Job item: Go over the data and copy out each line with "BABY" in it.
*** Opening The data ***
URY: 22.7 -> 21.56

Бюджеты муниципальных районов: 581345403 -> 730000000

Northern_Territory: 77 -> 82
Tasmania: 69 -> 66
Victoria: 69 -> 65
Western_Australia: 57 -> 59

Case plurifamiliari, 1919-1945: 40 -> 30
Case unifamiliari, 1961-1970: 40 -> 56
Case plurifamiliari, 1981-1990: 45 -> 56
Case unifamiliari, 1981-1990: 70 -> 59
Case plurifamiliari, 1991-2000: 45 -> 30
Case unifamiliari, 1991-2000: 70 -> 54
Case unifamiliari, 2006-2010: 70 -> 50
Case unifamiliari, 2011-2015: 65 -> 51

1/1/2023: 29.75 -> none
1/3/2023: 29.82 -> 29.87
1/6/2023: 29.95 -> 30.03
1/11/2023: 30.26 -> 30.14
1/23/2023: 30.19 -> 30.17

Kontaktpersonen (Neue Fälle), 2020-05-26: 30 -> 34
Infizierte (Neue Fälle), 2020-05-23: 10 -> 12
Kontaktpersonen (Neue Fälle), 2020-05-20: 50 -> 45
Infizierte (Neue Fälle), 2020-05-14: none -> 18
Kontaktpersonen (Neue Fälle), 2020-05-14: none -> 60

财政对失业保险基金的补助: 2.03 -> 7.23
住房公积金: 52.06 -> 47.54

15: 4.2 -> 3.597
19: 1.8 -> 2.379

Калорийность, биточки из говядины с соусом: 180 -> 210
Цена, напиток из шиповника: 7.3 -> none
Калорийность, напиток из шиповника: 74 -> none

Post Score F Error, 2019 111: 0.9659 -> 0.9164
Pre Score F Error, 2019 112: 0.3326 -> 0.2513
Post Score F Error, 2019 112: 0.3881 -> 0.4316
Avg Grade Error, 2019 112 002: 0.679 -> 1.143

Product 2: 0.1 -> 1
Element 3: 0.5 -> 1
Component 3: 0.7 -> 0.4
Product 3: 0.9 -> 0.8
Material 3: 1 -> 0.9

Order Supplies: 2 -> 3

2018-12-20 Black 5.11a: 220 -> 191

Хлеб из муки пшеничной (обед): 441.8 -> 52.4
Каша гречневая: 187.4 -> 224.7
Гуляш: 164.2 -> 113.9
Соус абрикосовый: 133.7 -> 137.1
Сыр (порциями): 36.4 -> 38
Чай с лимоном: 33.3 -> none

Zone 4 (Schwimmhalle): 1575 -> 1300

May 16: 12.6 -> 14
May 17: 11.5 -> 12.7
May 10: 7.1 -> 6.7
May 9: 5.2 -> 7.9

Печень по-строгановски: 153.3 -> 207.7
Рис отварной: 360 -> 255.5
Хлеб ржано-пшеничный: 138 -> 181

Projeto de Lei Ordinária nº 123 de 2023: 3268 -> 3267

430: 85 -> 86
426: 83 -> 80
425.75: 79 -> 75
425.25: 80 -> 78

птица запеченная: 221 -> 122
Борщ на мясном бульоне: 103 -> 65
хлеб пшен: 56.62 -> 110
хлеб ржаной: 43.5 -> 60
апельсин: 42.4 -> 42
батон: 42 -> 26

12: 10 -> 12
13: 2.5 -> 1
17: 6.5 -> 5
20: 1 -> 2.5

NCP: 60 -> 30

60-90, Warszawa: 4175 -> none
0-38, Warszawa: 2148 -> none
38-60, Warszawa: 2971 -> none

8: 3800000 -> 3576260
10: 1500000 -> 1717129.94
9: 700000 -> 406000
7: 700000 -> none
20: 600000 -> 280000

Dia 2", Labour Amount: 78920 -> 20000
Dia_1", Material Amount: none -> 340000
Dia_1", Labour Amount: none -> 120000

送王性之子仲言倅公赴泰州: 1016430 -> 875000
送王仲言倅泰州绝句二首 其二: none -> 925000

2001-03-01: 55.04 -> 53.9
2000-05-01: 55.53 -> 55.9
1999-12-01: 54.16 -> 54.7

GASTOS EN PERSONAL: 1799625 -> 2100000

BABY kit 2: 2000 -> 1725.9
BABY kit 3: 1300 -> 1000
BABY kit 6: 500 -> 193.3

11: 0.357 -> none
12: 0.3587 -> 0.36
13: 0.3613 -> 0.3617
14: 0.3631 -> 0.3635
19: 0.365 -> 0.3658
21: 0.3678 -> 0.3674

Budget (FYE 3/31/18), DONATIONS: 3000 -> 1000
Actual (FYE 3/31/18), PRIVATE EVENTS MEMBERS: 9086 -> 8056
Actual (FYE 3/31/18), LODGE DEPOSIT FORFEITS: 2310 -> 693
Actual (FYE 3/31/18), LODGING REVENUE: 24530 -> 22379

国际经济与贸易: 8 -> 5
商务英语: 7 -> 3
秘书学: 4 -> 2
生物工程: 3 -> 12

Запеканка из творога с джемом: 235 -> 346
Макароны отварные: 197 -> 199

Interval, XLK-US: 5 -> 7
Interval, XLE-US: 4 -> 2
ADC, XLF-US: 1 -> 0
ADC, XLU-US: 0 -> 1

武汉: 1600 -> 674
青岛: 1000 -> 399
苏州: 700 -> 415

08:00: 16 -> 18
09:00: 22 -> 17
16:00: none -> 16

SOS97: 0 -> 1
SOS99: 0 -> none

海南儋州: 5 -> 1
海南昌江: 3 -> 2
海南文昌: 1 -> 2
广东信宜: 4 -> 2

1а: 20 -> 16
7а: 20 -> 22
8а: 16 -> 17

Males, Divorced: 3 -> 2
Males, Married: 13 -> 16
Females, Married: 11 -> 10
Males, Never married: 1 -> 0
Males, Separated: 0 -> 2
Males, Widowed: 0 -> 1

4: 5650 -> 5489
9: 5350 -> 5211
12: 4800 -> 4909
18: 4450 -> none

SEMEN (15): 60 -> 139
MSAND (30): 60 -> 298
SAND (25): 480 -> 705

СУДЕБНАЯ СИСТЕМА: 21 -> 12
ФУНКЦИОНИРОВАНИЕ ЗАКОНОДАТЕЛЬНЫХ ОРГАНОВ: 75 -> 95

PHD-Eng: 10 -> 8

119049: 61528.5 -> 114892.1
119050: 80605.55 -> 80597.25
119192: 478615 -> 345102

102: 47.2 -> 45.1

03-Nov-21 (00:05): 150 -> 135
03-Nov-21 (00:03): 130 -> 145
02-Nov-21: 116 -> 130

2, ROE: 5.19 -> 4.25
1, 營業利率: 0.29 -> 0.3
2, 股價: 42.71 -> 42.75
*** Closing The data ***
Solution for this exercise:
BABY kit 2: 2000 -> 1725.9
BABY kit 3: 1300 -> 1000
BABY kit 6: 500 -> 193.3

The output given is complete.